Gestern hatte ich einen Termin auf einem großen Bauernhof in einer Ortschaft, ca. 20 km nördlich von Karlsruhe. Das Wohnzimmer soll renoviert werden. Auf der Anfahrt empfingen mich bereits interessierte Beobachter.
Als ich auf den Hof fuhr (links das Wohnhaus), konnte ich in der rechts stehenden Halle Kühe sehen und riechen. ;-).
Da entstand sofort der Wunsch, nach Ende des Kundengesprächs zu fragen, ob ich mir den Kuhstall einmal ansehen darf.
Warum? Als Stadtkind war ich 1952 zum ersten Mal auf einem Bauernhof, in Hinterzarten im Schwarzwald. Der Bauernhof lag ca. 4 km von der Ortsmitte entfernt, auf einer großen Lichtung. Der Bauer holte meine Mutter und mich damals mit einem Ochsenkarren vom Bahnhof ab.
Auf dem Bauernhof gab es keinen Strom, beleuchtet wurde noch mit Petroliumlampen. Es gab auch kein fließendes Wasser. Wasser wurde vom naheliegenden Bach geholt. Geheizt wurde nur in der Küche, allenfalls Sonntags der Kachelofen in der Stub´, dem bäuerlichen Wohnzimmer. Das „WC“ war ein mit Zeitungspapier bestückter Plumpsklo im Kuhstall.
Bis zum Ende meiner Schulzeit, verbrachte ich die Ferien immer auf diesem Bauernhof und lernte so das karge Landleben kennen und lieben. Mithelfen beim Heu machen, Kuhstall misten, Schweine füttern, Eier aus dem Hühnerstall holen, Gras mähen, Kühe melken (ja, das alles konnte ich!) machte mir große Freude und war sehr lehrreich für mich.

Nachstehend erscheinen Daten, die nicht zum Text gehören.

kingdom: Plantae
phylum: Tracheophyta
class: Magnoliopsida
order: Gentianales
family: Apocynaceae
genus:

Dazu auf dem Heuboden spielen, die geheimen Ecken des Bauernhofs erkunden, mit Katzen spielen, junge Kätzschen im Arm halten, es war ein richtiges Kinderparadies für mich :-). Manchmal Rehe mit Kiz beobachten, die öfters ganz nah an den Bauernhof herankamen. Eine schöne Zeit und viele wunderbare Erlebnisse, die ich nicht missen will und an die ich gerne zurück denke. Diese Bilder gingen mir sofort durch den Kopf, als ich den Kuhstall sah und roch.
Also fragte ich den Bauern nach Gesprächsabschluss, ob ich mir den Kuhstall ansehen darf. Er war sehr überrascht, dass ein „Städter“ diesen Wunsch hat und fragte mich nach dem Grund, den ich ihm natürlich erzählte.
So kam ich in den Genuss, nicht nur den Kuhstall zu besichtigen, sondern erlebte noch eine kleine Führung über der Riesenhof. Auch dem Bauer machte es sichtlich Spaß, mir den Hof zu zeigen und er erzählte mir dabei von seiner Arbeit. Er betreibt Milchwirtschaft und die Kühe können sich frei auf der Weide bewegen. Wenn sie wollen, kommen sie in den Stall.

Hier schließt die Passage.